That was mostly the point, though there are dozens of offshoots I'd love to argue to death on. I feel quite strongly that the path we take on labour and automation will strongly pivot us towards very different futures.
Do we want to live in a future filled with thinkers, or with consumers ?
Are you honestly suggesting there is anything other than education preventing them from it ?
That asides, research mathematics is only a small subset of mental tasks available to humans. There are a lot of areas that could benefit from "computation" Laws, philosophy, literature, sociology, psychology. We seem to have forgotten how much of our society is based on how our thought is applied to knowledge. Thought rather than Praxis has been relatively neglected in our age.

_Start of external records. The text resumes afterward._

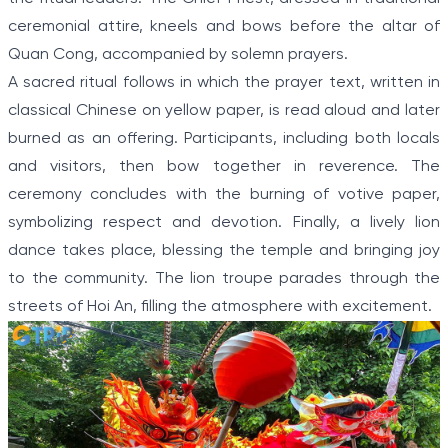
ceremonial attire, kneels and bows before the altar of
Quan Cong, accompanied by solemn prayers.
A sacred ritual follows in which the prayer text, written in
classical Chinese on yellow paper, is read aloud and later
burned as an offering. Participants, including both locals
and visitors, then bow together in reverence. The
ceremony concludes with the burning of votive paper,
symbolizing respect and devotion. Finally, a lively lion
dance takes place, blessing the temple and bringing joy
to the community. The lion troupe parades through the
streets of Hoi An, filling the atmosphere with excitement.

Elevating educational standards of society as a whole, especially the poor, has nothing to do with whether all disenfranchised groups have the native intelligence to become academics or well paid knowledge workers.

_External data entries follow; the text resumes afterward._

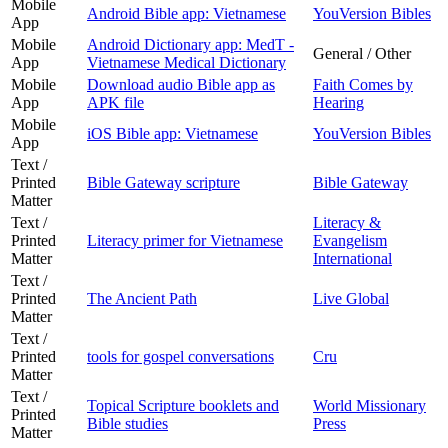
Mobile
Android Bible app: Vietnamese
YouVersion Bibles
App
Mobile
Android Dictionary app: MedT -
General / Other
App
Vietnamese Medical Dictionary
Mobile
Download audio Bible app as
Faith Comes by
App
APK file
Hearing
Mobile
iOS Bible app: Vietnamese
YouVersion Bibles
App
Text /
Printed
Bible Gateway scripture
Bible Gateway
Matter
Text /
Literacy &
Printed
Literacy primer for Vietnamese
Evangelism
Matter
International
Text /
Printed
The Ancient Path
Live Global
Matter
Text /
Printed
tools for gospel conversations
Cru
Matter
Text /
Topical Scripture booklets and
World Missionary
Printed
Bible studies
Press
Matter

The number of active NBA players is in the hundreds and their careers are short. Education is a very effective weapon against multi generational poverty and the focus of international aid organizations for a reason. Someone from an impoverished background is much more likely to live a better life with more education than someone without.
I don't really want to divert this thread into a full discussion on the validity and value of IQ tests, but I do find the view you are espousing to be very depressing and I had hoped that they had died along with Ellis island and phrenology.